## [Collected data entries]
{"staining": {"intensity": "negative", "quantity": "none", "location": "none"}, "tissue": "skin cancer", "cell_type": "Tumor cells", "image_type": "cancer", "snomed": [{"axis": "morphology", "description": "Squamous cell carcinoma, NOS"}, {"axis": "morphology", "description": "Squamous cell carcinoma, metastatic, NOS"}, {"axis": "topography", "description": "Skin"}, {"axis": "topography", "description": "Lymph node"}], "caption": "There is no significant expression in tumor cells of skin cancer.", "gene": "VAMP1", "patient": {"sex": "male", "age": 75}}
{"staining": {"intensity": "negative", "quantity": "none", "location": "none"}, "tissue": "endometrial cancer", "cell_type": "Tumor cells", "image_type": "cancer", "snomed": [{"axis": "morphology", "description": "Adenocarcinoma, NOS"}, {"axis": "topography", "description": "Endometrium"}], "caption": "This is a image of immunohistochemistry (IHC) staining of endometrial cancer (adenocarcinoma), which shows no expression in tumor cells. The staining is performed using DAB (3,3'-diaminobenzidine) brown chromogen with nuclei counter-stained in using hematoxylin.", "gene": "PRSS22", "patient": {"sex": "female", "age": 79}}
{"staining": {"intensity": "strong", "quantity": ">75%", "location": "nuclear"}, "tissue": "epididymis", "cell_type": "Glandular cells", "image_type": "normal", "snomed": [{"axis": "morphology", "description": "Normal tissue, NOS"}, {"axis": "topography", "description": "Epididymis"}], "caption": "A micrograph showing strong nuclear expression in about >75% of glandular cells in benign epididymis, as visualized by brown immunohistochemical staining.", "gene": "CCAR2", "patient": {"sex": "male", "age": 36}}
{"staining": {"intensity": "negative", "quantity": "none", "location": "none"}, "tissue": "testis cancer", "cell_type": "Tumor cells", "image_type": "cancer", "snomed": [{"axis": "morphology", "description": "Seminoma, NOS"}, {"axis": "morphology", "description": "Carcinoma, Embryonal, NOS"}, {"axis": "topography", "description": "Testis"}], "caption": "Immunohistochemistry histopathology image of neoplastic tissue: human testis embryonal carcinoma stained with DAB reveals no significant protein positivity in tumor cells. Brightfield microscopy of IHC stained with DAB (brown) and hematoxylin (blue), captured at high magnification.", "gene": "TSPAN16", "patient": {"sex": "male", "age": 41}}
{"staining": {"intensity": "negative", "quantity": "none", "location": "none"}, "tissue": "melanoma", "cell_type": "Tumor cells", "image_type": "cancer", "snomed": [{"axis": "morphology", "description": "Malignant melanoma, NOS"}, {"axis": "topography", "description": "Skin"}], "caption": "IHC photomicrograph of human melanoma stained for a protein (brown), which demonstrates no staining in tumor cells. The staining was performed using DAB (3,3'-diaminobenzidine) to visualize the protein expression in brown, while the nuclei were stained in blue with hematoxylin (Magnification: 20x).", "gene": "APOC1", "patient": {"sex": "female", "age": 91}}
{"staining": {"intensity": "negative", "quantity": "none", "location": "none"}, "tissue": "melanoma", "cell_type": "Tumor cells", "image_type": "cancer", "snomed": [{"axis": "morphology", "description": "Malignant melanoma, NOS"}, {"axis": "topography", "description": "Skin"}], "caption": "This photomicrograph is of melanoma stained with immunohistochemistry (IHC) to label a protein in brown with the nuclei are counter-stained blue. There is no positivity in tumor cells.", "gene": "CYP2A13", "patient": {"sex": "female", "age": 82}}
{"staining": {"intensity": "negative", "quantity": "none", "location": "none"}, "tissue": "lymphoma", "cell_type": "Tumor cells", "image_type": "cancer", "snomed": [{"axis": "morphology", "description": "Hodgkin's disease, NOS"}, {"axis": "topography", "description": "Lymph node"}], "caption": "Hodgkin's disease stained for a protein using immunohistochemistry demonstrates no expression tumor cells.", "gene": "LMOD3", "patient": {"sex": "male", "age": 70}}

## [Task prompt]
Set down all of the entries exactly, please.

## [Response for this exercise]
{"staining": {"intensity": "negative", "quantity": "none", "location": "none"}, "tissue": "skin cancer", "cell_type": "Tumor cells", "image_type": "cancer", "snomed": [{"axis": "morphology", "description": "Squamous cell carcinoma, NOS"}, {"axis": "morphology", "description": "Squamous cell carcinoma, metastatic, NOS"}, {"axis": "topography", "description": "Skin"}, {"axis": "topography", "description": "Lymph node"}], "caption": "There is no significant expression in tumor cells of skin cancer.", "gene": "VAMP1", "patient": {"sex": "male", "age": 75}}
{"staining": {"intensity": "negative", "quantity": "none", "location": "none"}, "tissue": "endometrial cancer", "cell_type": "Tumor cells", "image_type": "cancer", "snomed": [{"axis": "morphology", "description": "Adenocarcinoma, NOS"}, {"axis": "topography", "description": "Endometrium"}], "caption": "This is a image of immunohistochemistry (IHC) staining of endometrial cancer (adenocarcinoma), which shows no expression in tumor cells. The staining is performed using DAB (3,3'-diaminobenzidine) brown chromogen with nuclei counter-stained in using hematoxylin.", "gene": "PRSS22", "patient": {"sex": "female", "age": 79}}
{"staining": {"intensity": "strong", "quantity": ">75%", "location": "nuclear"}, "tissue": "epididymis", "cell_type": "Glandular cells", "image_type": "normal", "snomed": [{"axis": "morphology", "description": "Normal tissue, NOS"}, {"axis": "topography", "description": "Epididymis"}], "caption": "A micrograph showing strong nuclear expression in about >75% of glandular cells in benign epididymis, as visualized by brown immunohistochemical staining.", "gene": "CCAR2", "patient": {"sex": "male", "age": 36}}
{"staining": {"intensity": "negative", "quantity": "none", "location": "none"}, "tissue": "testis cancer", "cell_type": "Tumor cells", "image_type": "cancer", "snomed": [{"axis": "morphology", "description": "Seminoma, NOS"}, {"axis": "morphology", "description": "Carcinoma, Embryonal, NOS"}, {"axis": "topography", "description": "Testis"}], "caption": "Immunohistochemistry histopathology image of neoplastic tissue: human testis embryonal carcinoma stained with DAB reveals no significant protein positivity in tumor cells. Brightfield microscopy of IHC stained with DAB (brown) and hematoxylin (blue), captured at high magnification.", "gene": "TSPAN16", "patient": {"sex": "male", "age": 41}}
{"staining": {"intensity": "negative", "quantity": "none", "location": "none"}, "tissue": "melanoma", "cell_type": "Tumor cells", "image_type": "cancer", "snomed": [{"axis": "morphology", "description": "Malignant melanoma, NOS"}, {"axis": "topography", "description": "Skin"}], "caption": "IHC photomicrograph of human melanoma stained for a protein (brown), which demonstrates no staining in tumor cells. The staining was performed using DAB (3,3'-diaminobenzidine) to visualize the protein expression in brown, while the nuclei were stained in blue with hematoxylin (Magnification: 20x).", "gene": "APOC1", "patient": {"sex": "female", "age": 91}}
{"staining": {"intensity": "negative", "quantity": "none", "location": "none"}, "tissue": "melanoma", "cell_type": "Tumor cells", "image_type": "cancer", "snomed": [{"axis": "morphology", "description": "Malignant melanoma, NOS"}, {"axis": "topography", "description": "Skin"}], "caption": "This photomicrograph is of melanoma stained with immunohistochemistry (IHC) to label a protein in brown with the nuclei are counter-stained blue. There is no positivity in tumor cells.", "gene": "CYP2A13", "patient": {"sex": "female", "age": 82}}
{"staining": {"intensity": "negative", "quantity": "none", "location": "none"}, "tissue": "lymphoma", "cell_type": "Tumor cells", "image_type": "cancer", "snomed": [{"axis": "morphology", "description": "Hodgkin's disease, NOS"}, {"axis": "topography", "description": "Lymph node"}], "caption": "Hodgkin's disease stained for a protein using immunohistochemistry demonstrates no expression tumor cells.", "gene": "LMOD3", "patient": {"sex": "male", "age": 70}}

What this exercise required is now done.